(Information given Opens)
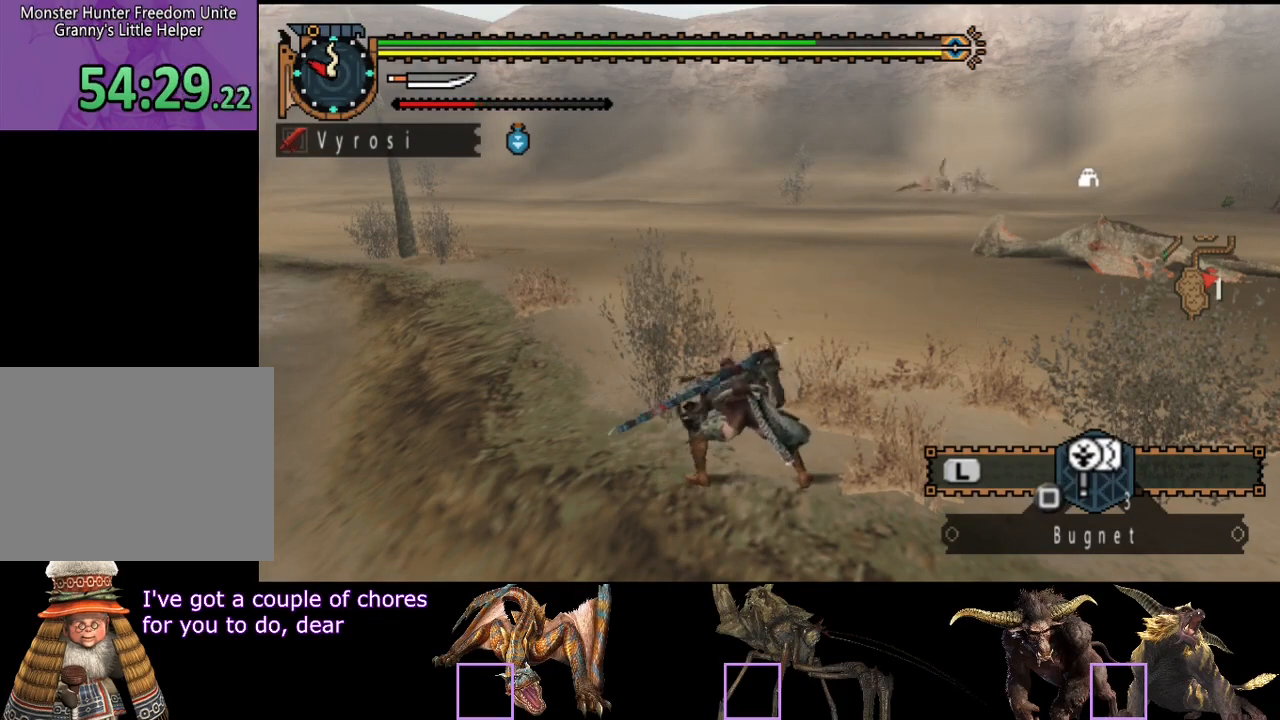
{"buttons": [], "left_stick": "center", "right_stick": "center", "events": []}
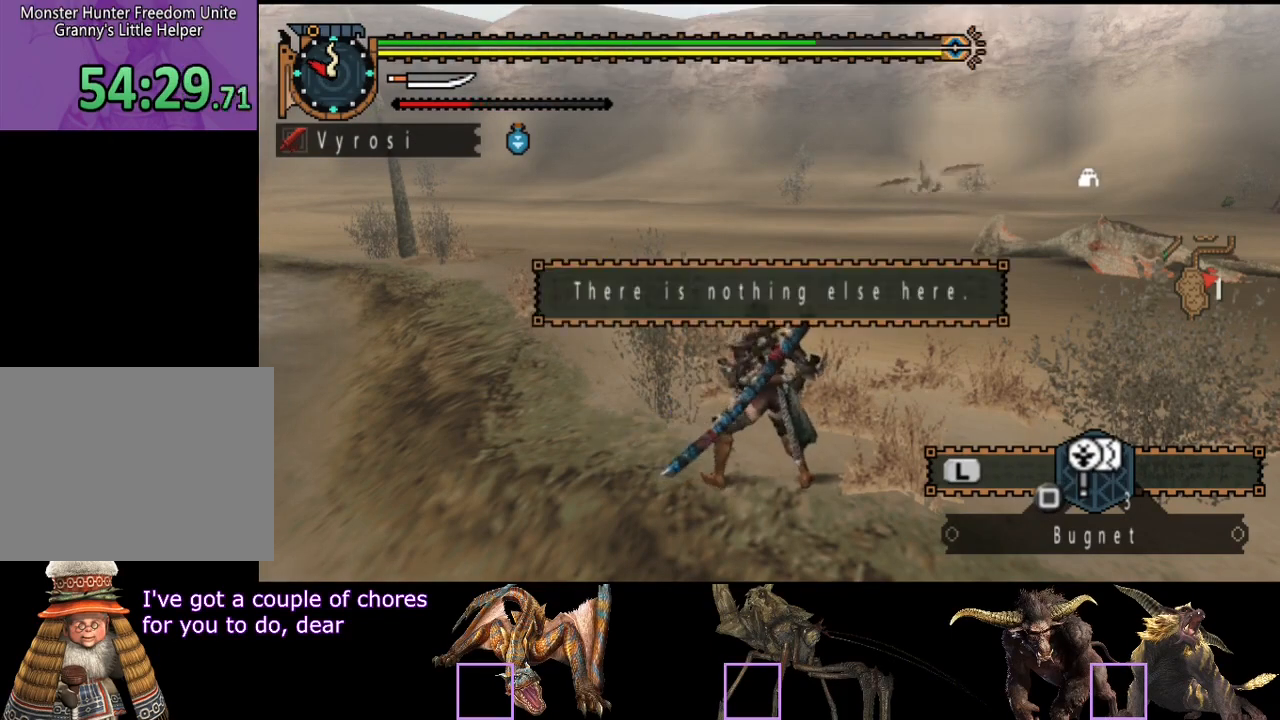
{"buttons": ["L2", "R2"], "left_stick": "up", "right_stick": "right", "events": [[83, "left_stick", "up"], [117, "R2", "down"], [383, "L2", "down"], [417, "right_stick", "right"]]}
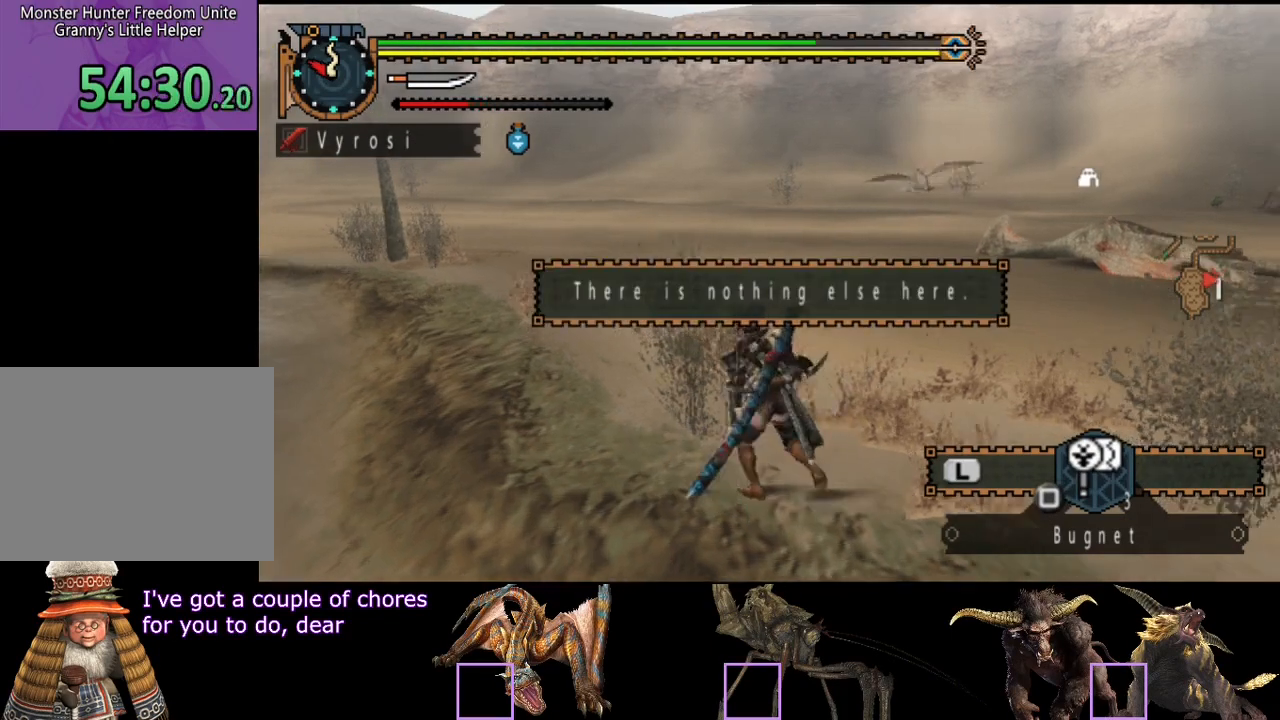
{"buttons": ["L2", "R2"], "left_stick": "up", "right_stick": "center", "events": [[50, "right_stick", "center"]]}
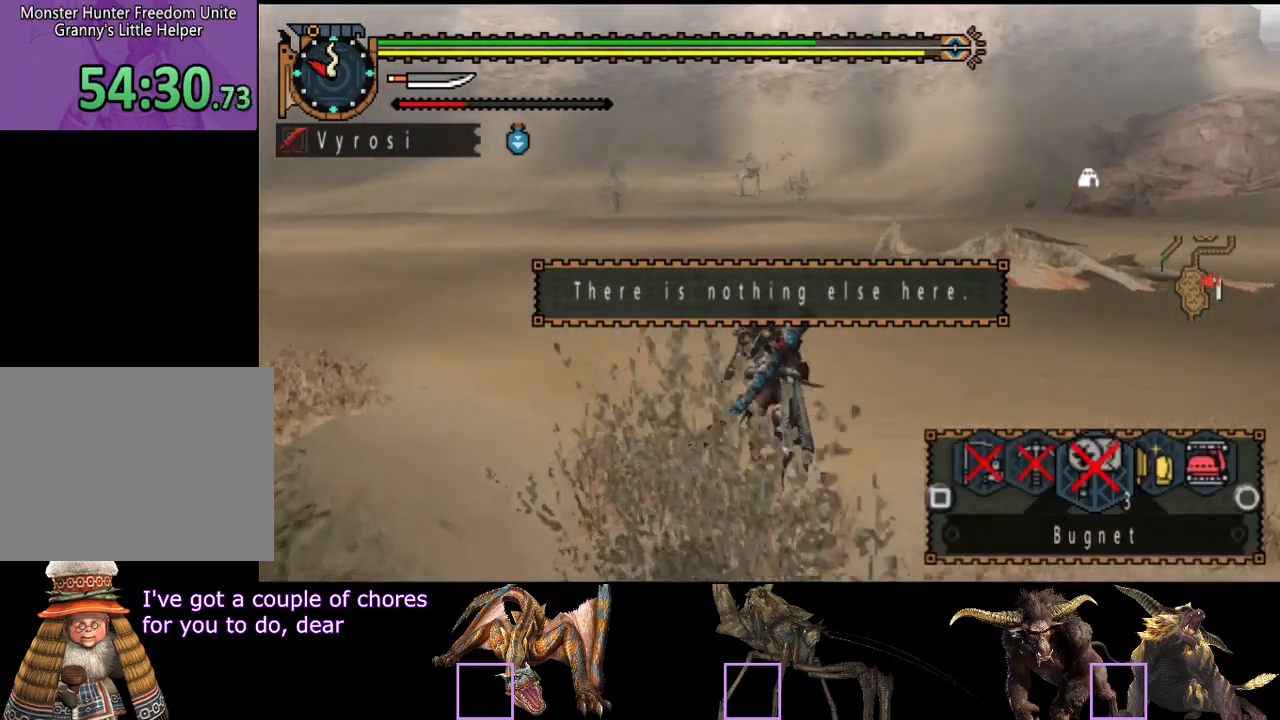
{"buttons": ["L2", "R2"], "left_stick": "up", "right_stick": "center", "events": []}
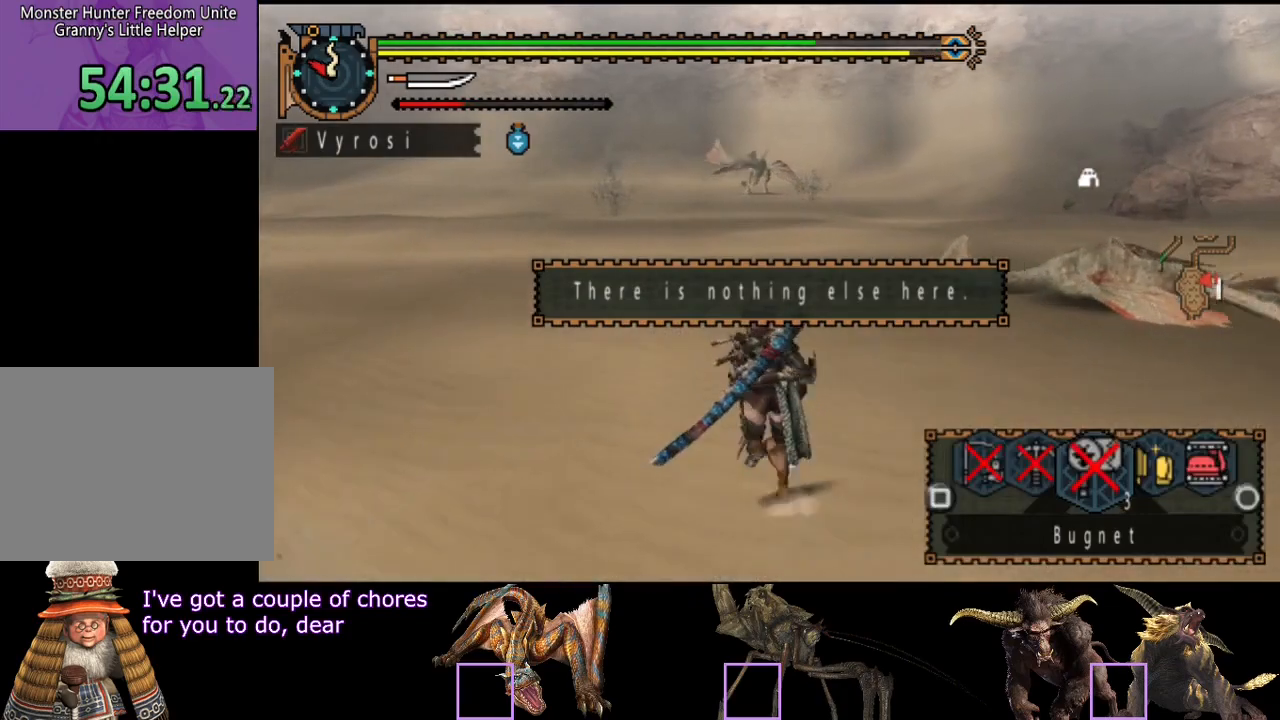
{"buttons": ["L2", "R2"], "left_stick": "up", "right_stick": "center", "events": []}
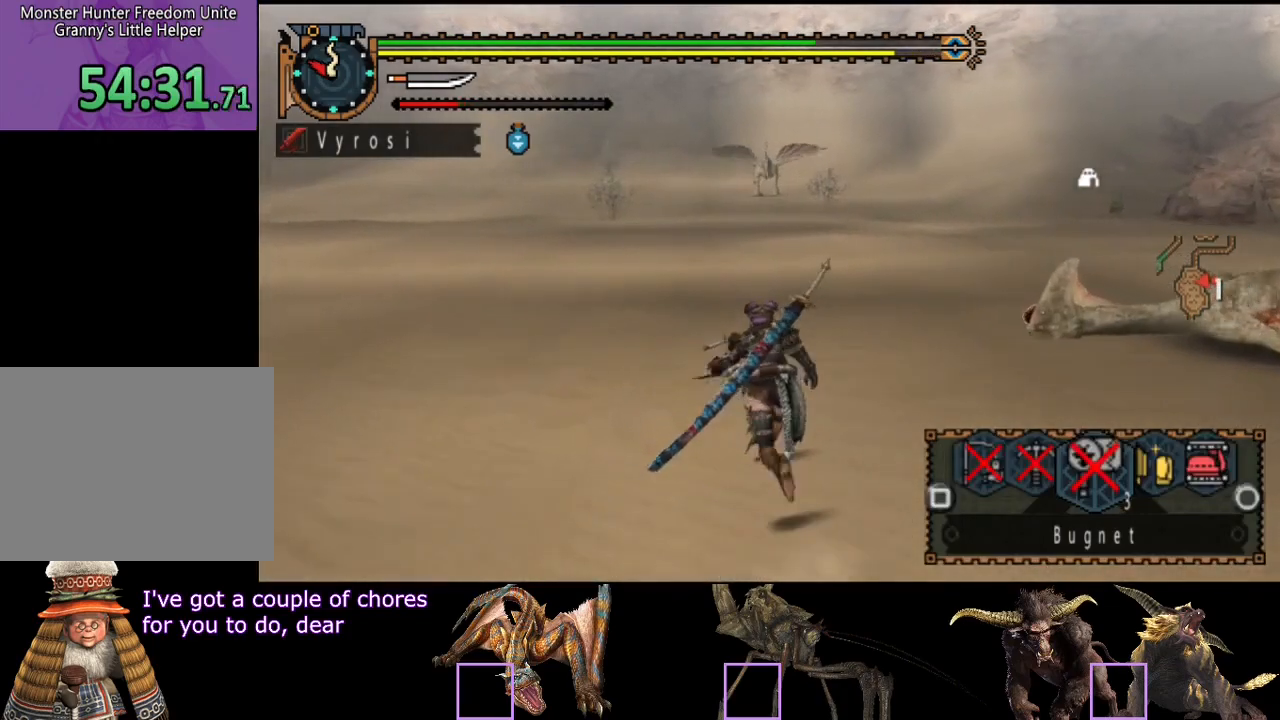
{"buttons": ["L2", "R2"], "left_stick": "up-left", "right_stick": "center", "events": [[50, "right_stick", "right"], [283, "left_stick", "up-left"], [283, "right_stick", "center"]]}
(Information given Closes)
(Work task): With "center" as the word to match, copy each line of the records that has it.

(Task solution):
{"buttons": [], "left_stick": "center", "right_stick": "center", "events": []}
{"buttons": ["L2", "R2"], "left_stick": "up", "right_stick": "center", "events": [[50, "right_stick", "center"]]}
{"buttons": ["L2", "R2"], "left_stick": "up", "right_stick": "center", "events": []}
{"buttons": ["L2", "R2"], "left_stick": "up", "right_stick": "center", "events": []}
{"buttons": ["L2", "R2"], "left_stick": "up-left", "right_stick": "center", "events": [[50, "right_stick", "right"], [283, "left_stick", "up-left"], [283, "right_stick", "center"]]}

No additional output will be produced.